Now, he's trying to organize a powerful independent union in the area and seeking to influence politics. "The demands of the revolution stem from the Quran – justice, compassion, and mercy are the central tenets," he says. "There isn't any justice without economic justice."
Strikers have won a string of victories this year, particularly at government factories, alarming Egypt's military rulers who are worried about more unrest. But while dozens of labor stoppages have ended with promises of higher wages, it's not clear where the money is going to come from to fulfill the pledges.
Egypt's coffers are threadbare. Foreign exchange reserves have fallen 30 percent, to $24 billion, since the start of the year. Egypt is the world's largest importer of wheat; and subsidies on bread, rice, sugar, and cooking fuel cost the government about $3 billion annually. Last year, the nation spent $11 billion on gasoline and fuel subsidies. Cutting government assistance now – particularly food subsidies – could undermine social stability. But they are getting increasingly difficult for Cairo to afford.
Back in Minya al-Qamh, the economy is on everyone's mind, too. A general feeling prevails among a crowd sipping tea at rickety tables, outside the tent where presidential candidate Aboul Fotouh is speaking, that much of Egypt's economic woes stem from corruption. Many are hopeful it will end soon.
As for Aboul Fotouh, he confines himself largely to platitudes, calling for better education and more social justice. He brushes aside concerns that Islamists are going to come to power and cancel future elections. "Anyone who doubts our intentions, watch us respect the people," he says.
He appeals for patience on the economy. "There's been so much damage done – it's going to take us 20 years to rebuild this country."
Then he is gone. After he leaves, just as after Mubarak left, the same corrupt cops appear on the streets of Minya al-Qamh, the same Mubarak apparatchiks – Egyptians call them the felool ("remnants") – retain their positions on the beat.
Across the city, public services remain slipshod. Garbage still piles up in vacant lots and irrigation canals. The roads are still pitted with holes, if they're paved at all. Hundreds of towns like Minya al-Qamh, with dun-colored apartment blocks crumbling from age, are scattered across Egypt. And they've been an afterthought to Egypt's rulers in Cairo for generations.

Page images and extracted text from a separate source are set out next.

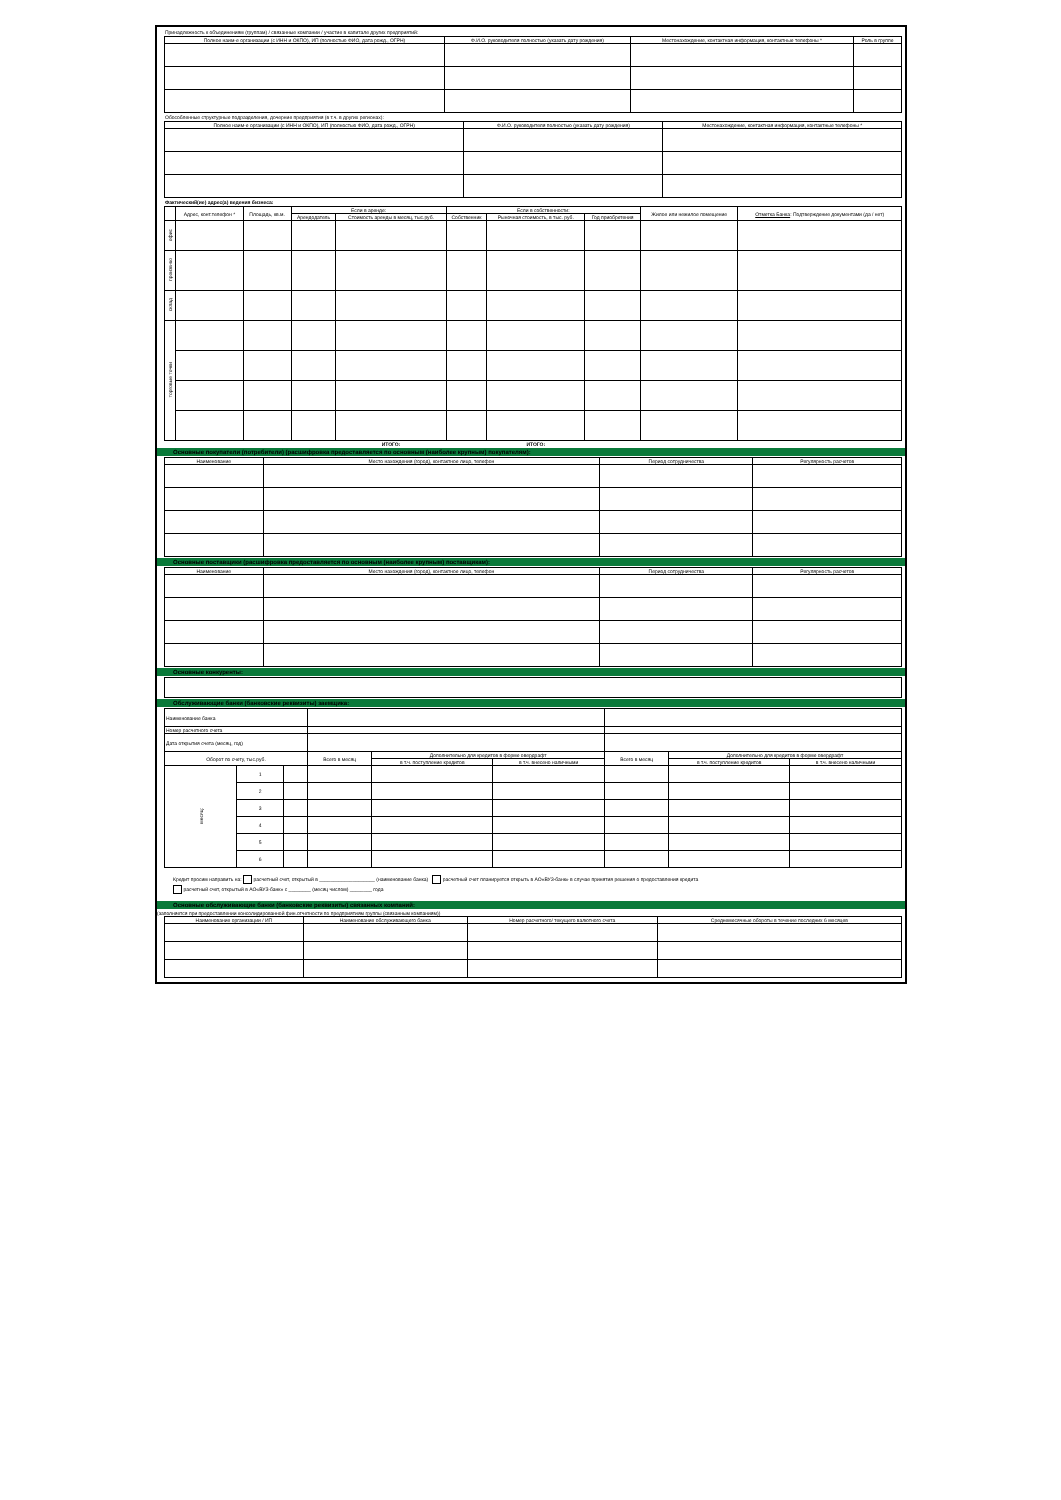Принадлежность к объединениям (группам) / связанные компании / участие в капитале других предприятий:
| Полное наим-е организации (с ИНН и ОКПО), ИП (полностью ФИО, дата рожд., ОГРН) | Ф.И.О. руководителя полностью (указать дату рождения) | Местонахождение, контактная информация, контактные телефоны * | Роль в группе |
| --- | --- | --- | --- |
Обособленные структурные подразделения, дочерние предприятия (в т.ч. в других регионах):
| Полное наим-е организации (с ИНН и ОКПО), ИП (полностью ФИО, дата рожд., ОГРН) | Ф.И.О. руководителя полностью (указать дату рождения) | Местонахождение, контактная информация, контактные телефоны * |
| --- | --- | --- |
Фактический(ие) адрес(а) ведения бизнеса:
| | Адрес, конт.телефон * | Площадь, кв.м. | Если в аренде: | | Если в собственности: | | | Жилое или нежилое помещение | Отметка Банка : Подтверждение документами (да / нет) |
| --- | --- | --- | --- | --- | --- | --- | --- | --- | --- |
| | | | Арендодатель | Стоимость аренды в месяц, тыс.руб. | Собственник | Рыночная стоимость, в тыс. руб. | Год приобретения | | |
| офис | | | | | | | | | |
| произв-во | | | | | | | | | |
| склад | | | | | | | | | |
| торговые точки | | | | | | | | | |
| | | | | ИТОГО: | | ИТОГО: | | | |
Основные покупатели (потребители) (расшифровка предоставляется по основным (наиболее крупным) покупателям):
| Наименование | Место нахождения (город), контактное лицо, телефон | Период сотрудничества | Регулярность расчетов |
| --- | --- | --- | --- |
Основные поставщики (расшифровка предоставляется по основным (наиболее крупным) поставщикам):
| Наименование | Место нахождения (город), контактное лицо, телефон | Период сотрудничества | Регулярность расчетов |
| --- | --- | --- | --- |
Основные конкуренты:
Обслуживающие банки (банковские реквизиты) заемщика:
| Наименование банка | | | | | | | | |
| Номер расчетного счета | | | | | | | | |
| Дата открытия счета (месяц, год) | | | | | | | | |
| Оборот по счету, тыс.руб. | | | Всего в месяц | Дополнительно для кредитов в форме овердрафт | | Всего в месяц | Дополнительно для кредитов в форме овердрафт | |
| | | | | в т.ч. поступление кредитов | в т.ч. внесено наличными | | в т.ч. поступление кредитов | в т.ч. внесено наличными |
| месяц: | 1 | | | | | | | |
| | 2 | | | | | | | |
| | 3 | | | | | | | |
| | 4 | | | | | | | |
| | 5 | | | | | | | |
| | 6 | | | | | | | |
Кредит просим направить на: расчетный счет, открытый в ____________________ (наименование банка) расчетный счет планируется открыть в АО«ВУЗ-банк» в случае принятия решения о предоставления кредита
расчетный счет, открытый в АО«ВУЗ-банк» с ________ (месяц числом) ________ года
Основные обслуживающие банки (банковские реквизиты) связанных компаний:
(заполняется при предоставлении консолидированной фин.отчетности по предприятиям группы (связанным компаниям))
| Наименование организации / ИП | Наименование обслуживающего банка | Номер расчетного/ текущего валютного счета | Среднемесячные обороты в течение последних 6 месяцев |
| --- | --- | --- | --- |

Is change coming? Mubarak's fall certainly unleashed political passions and a sense of optimism. But it hasn't translated into concrete improvements. Not yet. If change doesn't come soon, millions of Egyptians may be tempted to follow the warning of Ahmed Waheed, the rapper at the Aboul Fotouh rally, when he says: "We need results. We need our rights to be respected. If we don't get all that, we know the way back to Tahrir Square."
(This story was corrected after publishing to show the correct date for the founding of Egypt's April 6 Youth Movement).